A human rights organization says the ongoing Saudi war and tight blockade have taken a heavy toll on children in Yemen, leaving more than 8,000 minors dead and injured in the already impoverished Arab country.
The Entesaf Organization for the Protection of Women's and Children's Rights, in a statement released on the occasion of the World Children's Day which is celebrated on November 20 each year, announced that 3,860 children have lost their lives and 4,256 others sustained injuries as a result of the seven-year war.
It noted that the number of disabled people has soared by 50 percent as a result of the Saudi-led aggression, stating that while the figure was at around 3 million before the war it now stands at 4.5 million now.
The rights group further highlighted that nearly six thousand civilians have been disabled as a result of hostilities between warring sides since the beginning of the Saudi-led aggression, including approximately 5,559 children, emphasizing that the actual number is likely much higher.
Entesaf noted that at least two million and 400 thousand Yemeni children are out of primary schools; and nearly three thousand schools are either destroyed or damaged.

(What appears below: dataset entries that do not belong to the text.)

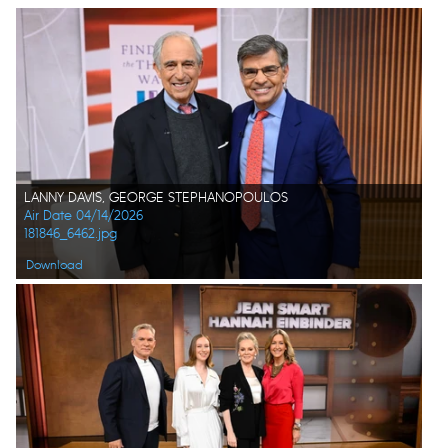
LANNY DAVIS, GEORGE STEPHANOPOULOS
Air Date 04/14/2026
181846_6462.jpg
Download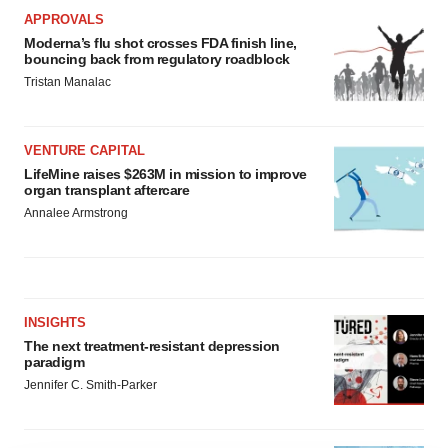
APPROVALS
Moderna’s flu shot crosses FDA finish line,
bouncing back from regulatory roadblock
Tristan Manalac
VENTURE CAPITAL
LifeMine raises $263M in mission to improve
organ transplant aftercare
Annalee Armstrong
INSIGHTS
The next treatment-resistant depression
paradigm
Jennifer C. Smith-Parker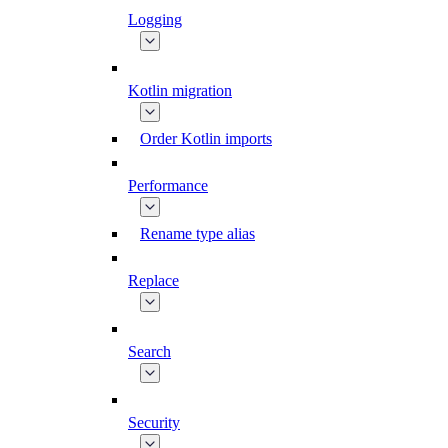
Logging
Kotlin migration
Order Kotlin imports
Performance
Rename type alias
Replace
Search
Security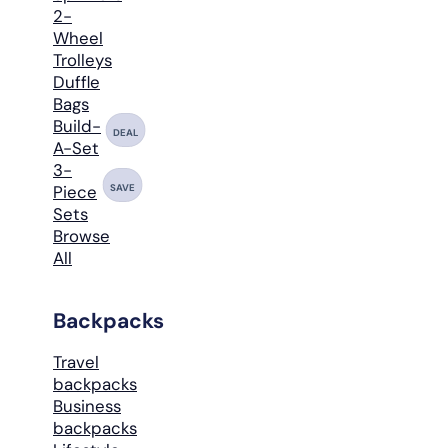
2-
Wheel
Trolleys
Duffle
Bags
Build-
DEAL
A-Set
3-
SAVE
Piece
Sets
Browse
All
Backpacks
Travel
backpacks
Business
backpacks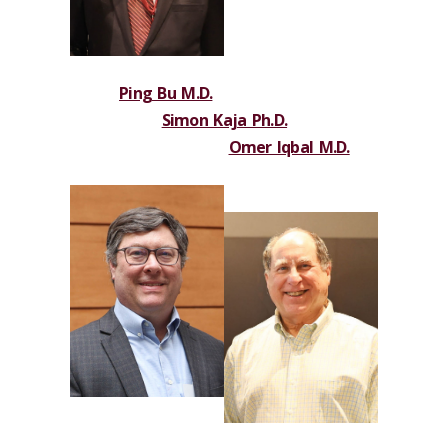
Ping Bu M.D.
Simon Kaja Ph.D.
Omer Iqbal M.D.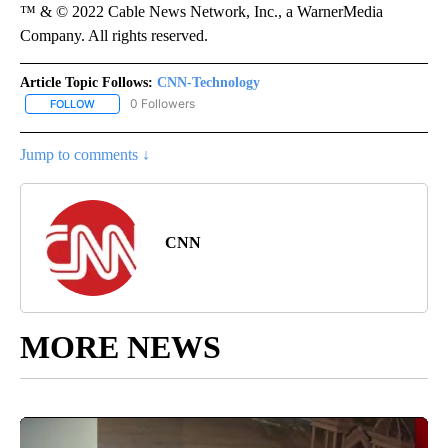
™ & © 2022 Cable News Network, Inc., a WarnerMedia
Company. All rights reserved.
Article Topic Follows:
CNN-Technology
0 Followers
FOLLOW
FOLLOW "CNN-TECHNOLOGY" TO RECEIVE NOTIFICATIONS ABOU
Jump to comments ↓
CNN
MORE NEWS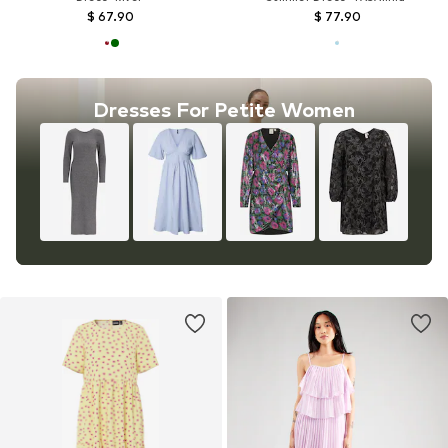
$ 67.90
$ 77.90
Dresses For Petite Women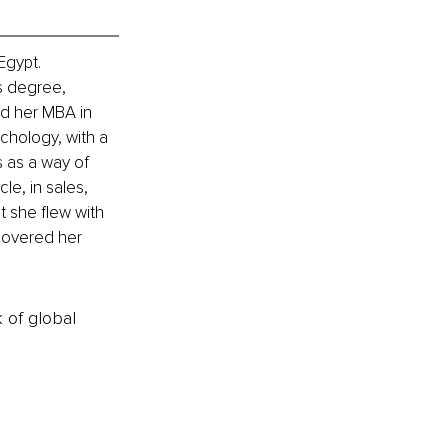
Egypt. 
s degree, 
ed her MBA in 
ychology, with a 
 as a way of 
le, in sales, 
t she flew with 
covered her 
k of global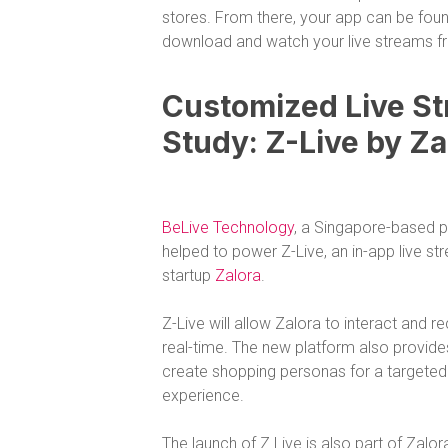
stores. From there, your app can be fou
download and watch your live streams f
Customized Live St
Study: Z-Live by Za
BeLive Technology
, a Singapore-based pr
helped to power Z-Live, an in-app live 
startup
Zalora
.
Z-Live will allow Zalora to interact and 
real-time. The new platform also provides
create shopping personas for a target
experience.
The launch of Z Live is also part of Zalora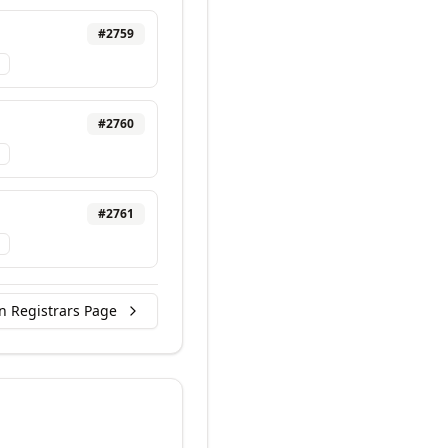
#
2759
#
2760
#
2761
n Registrars Page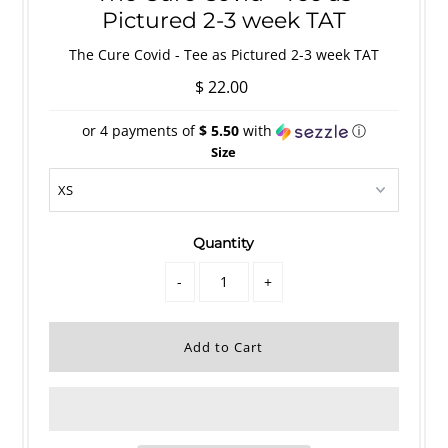
Pictured 2-3 week TAT
The Cure Covid - Tee as Pictured 2-3 week TAT
$ 22.00
or 4 payments of
$ 5.50
with
ⓘ
Size
Quantity
-
+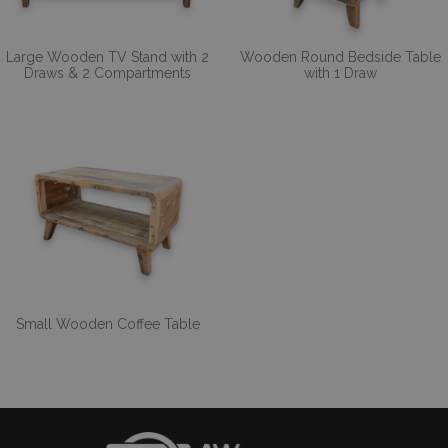
Large Wooden TV Stand with 2
Wooden Round Bedside Table
Draws & 2 Compartments
with 1 Draw
Small Wooden Coffee Table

It also warned that the number of children, who would have to leave school without basic qualifications may rise to nearly six million, according to the statistics of the Yemeni Ministry of Education.
The rights group stated that four thousand children are victims of improvised explosive devices (IEDs), bombs, landmines and remnants of war, saying that at least 131 children were killed during the six-month ceasefire in Yemen. The truce was brokered by the United Nations in April and was renewed twice.
“More than 80 newborns die every day in Yemen due to the use of internationally banned weapons. This accounts for the high rate of premature Yemeni infants, as one third of the child births in the country are untimely,” Entesaf said.
The human rights organization finally held the United States and Saudi Arabia accountable for all crimes and violations against Yemeni civilians, especially women and children.
Saudi Arabia launched the devastating war on Yemen in March 2015 in collaboration with its Arab allies and with arms and logistics support from the US and other Western states.
The objective was to reinstall the Riyadh-friendly regime of Abd Rabbuh Mansour Hadi and crush the Ansarullah resistance movement, which has been running state affairs in the absence of a functional government in Yemen.
While the Saudi-led coalition has failed to meet any of its objectives, the war has killed hundreds of thousands of Yemenis and spawned the world’s worst humanitarian crisis.